The Government is continuing to conduct contingency planning for a potential invasion of Ukraine by Russia, Tánaiste Leo Varadkar has said.
Mr Varadkar said there are no plans to withdraw or evacuate staff from the Irish Embassy in Kyiv but the Department of Foreign Affairs is keeping the security situation "under review".
Mr Varadkar was speaking during Leaders' Questions in the Dáil on Thursday, after Independent TD Cathal Berry asked for an update on planning taking place at Government level should conflict arise.
The Kildare South TD said such a conversation was not alarmist. "This is normal, prudent, sensible, and responsible discussions, and they're happening over Europe and need to happen here as well," he said.
Mr Berry asked if financial provision had been made to assist EU countries that border Ukraine in the event of a humanitarian crisis.
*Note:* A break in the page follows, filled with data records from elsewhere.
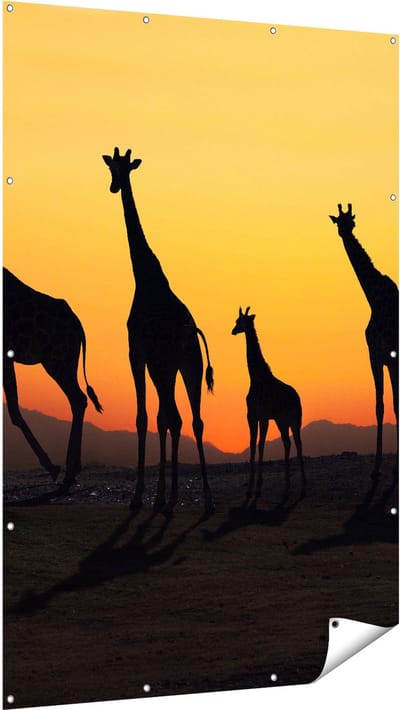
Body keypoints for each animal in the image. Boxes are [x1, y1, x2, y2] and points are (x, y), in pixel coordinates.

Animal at [3, 267, 103, 486]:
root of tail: (78, 326)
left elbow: (14, 411)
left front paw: (51, 466)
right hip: (65, 362)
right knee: (78, 399)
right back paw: (74, 467)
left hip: (57, 361)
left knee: (78, 398)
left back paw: (69, 469)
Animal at [102, 146, 214, 513]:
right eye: (112, 167)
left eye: (123, 168)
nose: (114, 186)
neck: (143, 276)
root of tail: (190, 332)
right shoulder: (155, 361)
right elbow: (160, 418)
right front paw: (157, 494)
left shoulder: (136, 353)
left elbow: (143, 418)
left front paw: (139, 496)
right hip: (187, 365)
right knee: (191, 419)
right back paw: (201, 498)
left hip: (167, 366)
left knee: (174, 417)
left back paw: (173, 496)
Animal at [232, 307, 305, 500]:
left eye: (239, 321)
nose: (233, 331)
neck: (256, 377)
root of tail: (297, 399)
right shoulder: (260, 417)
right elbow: (258, 444)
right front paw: (256, 486)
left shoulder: (254, 416)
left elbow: (255, 444)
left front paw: (252, 487)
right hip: (289, 421)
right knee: (295, 443)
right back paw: (300, 485)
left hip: (286, 420)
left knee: (291, 443)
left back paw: (289, 487)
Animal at [329, 203, 399, 477]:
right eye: (341, 222)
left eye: (352, 222)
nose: (346, 233)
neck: (374, 298)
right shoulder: (380, 358)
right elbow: (384, 406)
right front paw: (378, 469)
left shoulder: (383, 356)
He also asked if there is spare capacity to accept refugees as well as measures to safeguard energy security.
“Energy security is going to be a major issue because of the control the Russians have over our gas,” he said.
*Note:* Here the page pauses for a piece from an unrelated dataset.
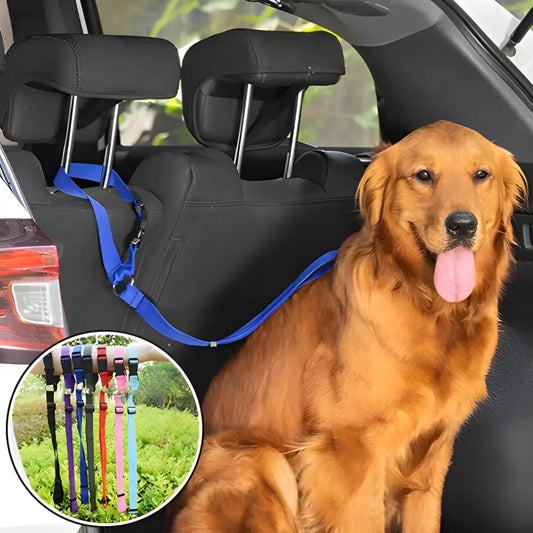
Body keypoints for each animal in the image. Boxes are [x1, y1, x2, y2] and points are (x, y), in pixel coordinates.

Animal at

Mr Varadkar said people should continue to avoid non-essential travel to Ukraine while all Irish citizens there should register with the Irish Embassy in Kyiv so they can receive consular assistance and be evacuated should that need arise.
"At present we've made no financial provision for financial aid to neighbouring countries but we absolutely acknowledge that were there to be a conflict as well as loss of human life, there would likely be significant refugee flows into Romania and into Poland in particular," he said.
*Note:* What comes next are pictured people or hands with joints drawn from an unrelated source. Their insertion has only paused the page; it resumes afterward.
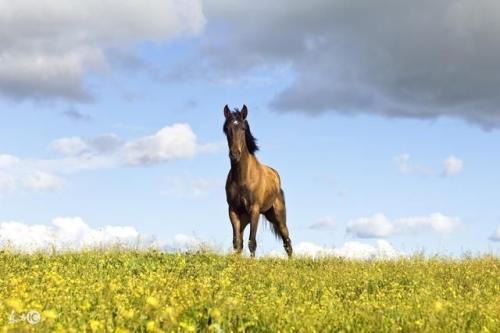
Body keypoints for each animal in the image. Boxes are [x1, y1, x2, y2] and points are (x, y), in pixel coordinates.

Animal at [223, 104, 292, 256]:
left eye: (243, 128)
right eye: (227, 129)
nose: (234, 154)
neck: (243, 178)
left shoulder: (254, 210)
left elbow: (252, 242)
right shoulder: (233, 211)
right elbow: (237, 243)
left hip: (278, 217)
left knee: (287, 242)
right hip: (245, 219)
“In that scenario, we would anticipate that the EU solidarity clause would be triggered and we would be required . . . to take a number of refugees from Ukraine, which we would be willing to do.”
Mr Varadkar said contingency planning is under way for different scenarios “but perhaps we need to upgrade or scale up the kinds of contingency planning that we’re doing”.
He said the first response would be to protect Irish citizens in Ukraine and then focus would turn to issues around energy supplies.
"We don't get much gas from Russia/Ukraine, but it would still have a knock-on effect," he said. "Then of course, there's the possibility of cyberattacks and disruption of the European Union should a conflict emerge."
Mr Varadkar said all efforts are aimed at avoiding a land war between Russia and Ukraine which would result in “tens of thousands of deaths and probably hundreds of thousands of people being displaced internally or fleeing to Romania and Poland”.
The Tánaiste said the Government strongly supports the territorial integrity of Ukraine and believes that should be respected.